- Texte du document:
===============
Des chercheurs de l’Université de Tel-Aviv améliorent le processus de clonage naturel des plantes pour stimuler l’agriculture mondiale.

Une étude internationale réalisée sous la direction du Dr. Roy Weinstain de l’École des sciences végétales et de la sécurité alimentaire de l’Université de Tel-Aviv en collaboration avec l’Institut Volcani, a permis le développement de nouveaux composés qui améliorent considérablement le taux d’enracinement des boutures agricoles, élément essentiel de l’agriculture moderne. Selon les chercheurs, ce perfectionnement pourra contribuer à l’agriculture mondiale sous de nombreux aspects : développement de nouvelles variétés de haute qualité, baisse des prix pour les agriculteurs et les consommateurs, augmentation de la viabilité économique des plantations et adaptation des cultures aux changement des conditions climatiques.

Einat sadot roy weinstain ohad roth sela yechezkel

L’étude, réalisée en plusieurs phases sur une durée de huit ans, a été menée par le doctorant Ohad Roth de l’École des sciences végétales et de la sécurité alimentaire de l’Université de Tel-Aviv, en collaboration avec le Dr. Einat Sadot de l’Institut des sciences végétales de l’Institut Volcani. Y ont également participé le Dr. Inna Vints de l’École des sciences végétales, le Prof. Nir Ben-Tal et le Dr. Amit Kessel du Département de biochimie et de biologie moléculaire de l’UTA, Sela Yechezkel, Ori Serero, Avi Eliyahu, Pan Tzeela, Felix Shaya, le Dr. Vikas Dwivedi, le Dr. Mira Carmeli-Weissberg, et le Dr Adi Faigenboim-Doron de l’Institut Volcani, et le Prof. Joseph Riov de la Faculté d’agriculture de l’Université hébraïque de Jérusalem.

Elle a été réalisée en collaboration avec des chercheurs des États-Unis, d’Allemagne, du Danemark et d’Angleterre, et publiée dans la prestigieuse revue Nature Biotechnology.

Améliorer la nature

« La culture de nombreux arbres fruitiers ou forestiers et de plantes ornementales repose aujourd’hui sur la propagation par bouturage, c’est-à-dire la création de plantes qui sont des clones génétiques d’un spécimen possédant les caractéristiques voulues », explique le Dr. Sadot. « La multiplication végétative par bouturage est une méthode utilisée pour multiplier les plantes sans reproduction sexuée, et non par graines. Il s’agit de prélever une branche d’une plante sélectionnée pour ses propriétés (goût du fruit, résistance à la sécheresse, résistance aux maladies, etc.). Des fragments de cette branche, ou boutures, sont exposées à des conditions qui les amènent à développer des racines pour devenir des plantes indépendantes. Les nouveaux spécimens ainsi créés sont en réalité des clones, possédant le même matériel génétique que la plante mère. Les pourcentages d’enracinement varient entre les différents genres d’une même famille, les différentes espèces d’un même genre et même les différentes souches d’une même espèce. Par ailleurs, il existe des plantes agricoles importantes qui sont particulièrement difficiles à enraciner. Pour qu’une culture soit économiquement viable, son pourcentage d’enracinement doit être d’au moins 50 à 60 %, et cette donnée constitue un facteur important dans les choix des agriculteurs ».
===============
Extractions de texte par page
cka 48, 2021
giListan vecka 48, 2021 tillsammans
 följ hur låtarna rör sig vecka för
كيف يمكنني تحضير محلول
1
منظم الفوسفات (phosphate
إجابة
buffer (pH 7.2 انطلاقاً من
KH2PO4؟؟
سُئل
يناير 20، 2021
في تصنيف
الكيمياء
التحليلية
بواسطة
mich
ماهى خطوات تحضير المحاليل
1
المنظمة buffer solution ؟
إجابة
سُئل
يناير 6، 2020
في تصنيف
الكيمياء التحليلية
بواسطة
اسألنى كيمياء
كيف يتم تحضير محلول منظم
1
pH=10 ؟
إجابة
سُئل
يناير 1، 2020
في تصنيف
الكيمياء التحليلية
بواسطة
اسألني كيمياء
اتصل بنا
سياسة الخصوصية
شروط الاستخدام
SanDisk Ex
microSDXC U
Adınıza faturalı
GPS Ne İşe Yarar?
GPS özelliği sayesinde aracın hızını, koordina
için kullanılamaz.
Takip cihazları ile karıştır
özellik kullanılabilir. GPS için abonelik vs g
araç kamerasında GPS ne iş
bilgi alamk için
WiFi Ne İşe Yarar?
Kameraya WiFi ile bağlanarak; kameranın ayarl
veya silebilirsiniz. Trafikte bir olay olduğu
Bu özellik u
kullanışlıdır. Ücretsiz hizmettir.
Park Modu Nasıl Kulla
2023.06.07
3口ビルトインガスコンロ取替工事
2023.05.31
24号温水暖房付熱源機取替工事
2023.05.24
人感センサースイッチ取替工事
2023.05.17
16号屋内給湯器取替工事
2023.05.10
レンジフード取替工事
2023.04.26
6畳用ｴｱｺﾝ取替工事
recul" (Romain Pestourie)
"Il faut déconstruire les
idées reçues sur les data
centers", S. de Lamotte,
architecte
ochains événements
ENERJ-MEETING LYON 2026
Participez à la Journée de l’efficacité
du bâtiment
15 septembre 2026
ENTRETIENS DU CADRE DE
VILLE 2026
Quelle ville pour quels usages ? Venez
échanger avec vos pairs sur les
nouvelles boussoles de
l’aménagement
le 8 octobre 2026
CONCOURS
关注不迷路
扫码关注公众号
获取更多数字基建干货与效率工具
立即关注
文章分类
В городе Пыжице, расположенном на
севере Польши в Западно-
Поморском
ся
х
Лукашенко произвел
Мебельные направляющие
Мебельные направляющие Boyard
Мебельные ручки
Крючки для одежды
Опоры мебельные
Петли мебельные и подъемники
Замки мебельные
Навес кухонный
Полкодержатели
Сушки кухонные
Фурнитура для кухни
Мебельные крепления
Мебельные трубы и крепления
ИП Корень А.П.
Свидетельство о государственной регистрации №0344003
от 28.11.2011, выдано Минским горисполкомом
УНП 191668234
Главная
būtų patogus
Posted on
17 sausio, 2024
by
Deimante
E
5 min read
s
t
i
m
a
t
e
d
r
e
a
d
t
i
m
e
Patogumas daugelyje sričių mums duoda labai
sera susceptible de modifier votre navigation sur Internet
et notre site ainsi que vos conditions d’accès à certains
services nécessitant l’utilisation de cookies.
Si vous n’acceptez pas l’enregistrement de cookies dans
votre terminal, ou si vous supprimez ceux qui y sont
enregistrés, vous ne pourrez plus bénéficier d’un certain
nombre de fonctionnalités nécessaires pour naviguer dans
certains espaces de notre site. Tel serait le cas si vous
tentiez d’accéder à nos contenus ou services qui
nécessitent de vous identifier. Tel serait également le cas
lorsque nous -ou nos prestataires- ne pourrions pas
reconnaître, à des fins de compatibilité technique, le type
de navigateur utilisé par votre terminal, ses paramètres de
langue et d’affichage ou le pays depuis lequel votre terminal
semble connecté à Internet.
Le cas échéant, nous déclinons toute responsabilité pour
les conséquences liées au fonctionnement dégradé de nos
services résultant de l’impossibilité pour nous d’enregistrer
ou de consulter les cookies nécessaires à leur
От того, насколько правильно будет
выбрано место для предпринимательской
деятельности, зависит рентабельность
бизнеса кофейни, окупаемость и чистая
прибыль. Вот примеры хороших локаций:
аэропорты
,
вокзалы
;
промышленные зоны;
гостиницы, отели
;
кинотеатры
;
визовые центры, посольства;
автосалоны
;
===============
Recopiez le passage de l’article sur le bouturage des plantes qui commence par « Elle a été réalisée » et se termine par « revue Nature Biotechnology. », en remplaçant « prestigieuse » par « réputée ».

- Résultat obtenu:
Elle a été réalisée en collaboration avec des chercheurs des États-Unis, d’Allemagne, du Danemark et d’Angleterre, et publiée dans la réputée revue Nature Biotechnology.